Indoor scene change data

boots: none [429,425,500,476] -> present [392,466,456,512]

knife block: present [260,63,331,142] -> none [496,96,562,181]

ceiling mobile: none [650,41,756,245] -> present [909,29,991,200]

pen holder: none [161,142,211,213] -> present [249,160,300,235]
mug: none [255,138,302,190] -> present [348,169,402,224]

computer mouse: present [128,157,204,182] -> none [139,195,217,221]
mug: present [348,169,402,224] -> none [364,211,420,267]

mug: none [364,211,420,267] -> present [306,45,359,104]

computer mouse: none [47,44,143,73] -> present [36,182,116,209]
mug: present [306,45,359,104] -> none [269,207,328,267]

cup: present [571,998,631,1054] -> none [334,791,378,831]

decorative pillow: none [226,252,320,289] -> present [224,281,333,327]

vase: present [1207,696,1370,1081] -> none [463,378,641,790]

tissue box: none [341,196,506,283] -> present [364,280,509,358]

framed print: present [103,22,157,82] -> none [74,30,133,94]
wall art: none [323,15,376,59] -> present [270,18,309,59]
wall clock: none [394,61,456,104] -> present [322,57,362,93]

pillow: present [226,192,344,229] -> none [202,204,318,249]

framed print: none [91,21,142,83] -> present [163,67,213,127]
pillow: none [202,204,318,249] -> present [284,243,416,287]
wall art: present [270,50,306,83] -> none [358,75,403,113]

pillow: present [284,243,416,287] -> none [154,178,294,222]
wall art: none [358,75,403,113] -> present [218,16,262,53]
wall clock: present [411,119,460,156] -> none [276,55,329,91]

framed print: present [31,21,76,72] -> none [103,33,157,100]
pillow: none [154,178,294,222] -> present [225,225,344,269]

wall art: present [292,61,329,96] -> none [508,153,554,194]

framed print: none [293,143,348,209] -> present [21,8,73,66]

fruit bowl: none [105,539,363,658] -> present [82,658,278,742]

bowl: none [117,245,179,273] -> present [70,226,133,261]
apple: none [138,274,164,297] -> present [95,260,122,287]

Assigned task:
All entries are to be output exactly as they stand.

Exercise response:
boots: none [429,425,500,476] -> present [392,466,456,512]

knife block: present [260,63,331,142] -> none [496,96,562,181]

ceiling mobile: none [650,41,756,245] -> present [909,29,991,200]

pen holder: none [161,142,211,213] -> present [249,160,300,235]
mug: none [255,138,302,190] -> present [348,169,402,224]

computer mouse: present [128,157,204,182] -> none [139,195,217,221]
mug: present [348,169,402,224] -> none [364,211,420,267]

mug: none [364,211,420,267] -> present [306,45,359,104]

computer mouse: none [47,44,143,73] -> present [36,182,116,209]
mug: present [306,45,359,104] -> none [269,207,328,267]

cup: present [571,998,631,1054] -> none [334,791,378,831]

decorative pillow: none [226,252,320,289] -> present [224,281,333,327]

vase: present [1207,696,1370,1081] -> none [463,378,641,790]

tissue box: none [341,196,506,283] -> present [364,280,509,358]

framed print: present [103,22,157,82] -> none [74,30,133,94]
wall art: none [323,15,376,59] -> present [270,18,309,59]
wall clock: none [394,61,456,104] -> present [322,57,362,93]

pillow: present [226,192,344,229] -> none [202,204,318,249]

framed print: none [91,21,142,83] -> present [163,67,213,127]
pillow: none [202,204,318,249] -> present [284,243,416,287]
wall art: present [270,50,306,83] -> none [358,75,403,113]

pillow: present [284,243,416,287] -> none [154,178,294,222]
wall art: none [358,75,403,113] -> present [218,16,262,53]
wall clock: present [411,119,460,156] -> none [276,55,329,91]

framed print: present [31,21,76,72] -> none [103,33,157,100]
pillow: none [154,178,294,222] -> present [225,225,344,269]

wall art: present [292,61,329,96] -> none [508,153,554,194]

framed print: none [293,143,348,209] -> present [21,8,73,66]

fruit bowl: none [105,539,363,658] -> present [82,658,278,742]

bowl: none [117,245,179,273] -> present [70,226,133,261]
apple: none [138,274,164,297] -> present [95,260,122,287]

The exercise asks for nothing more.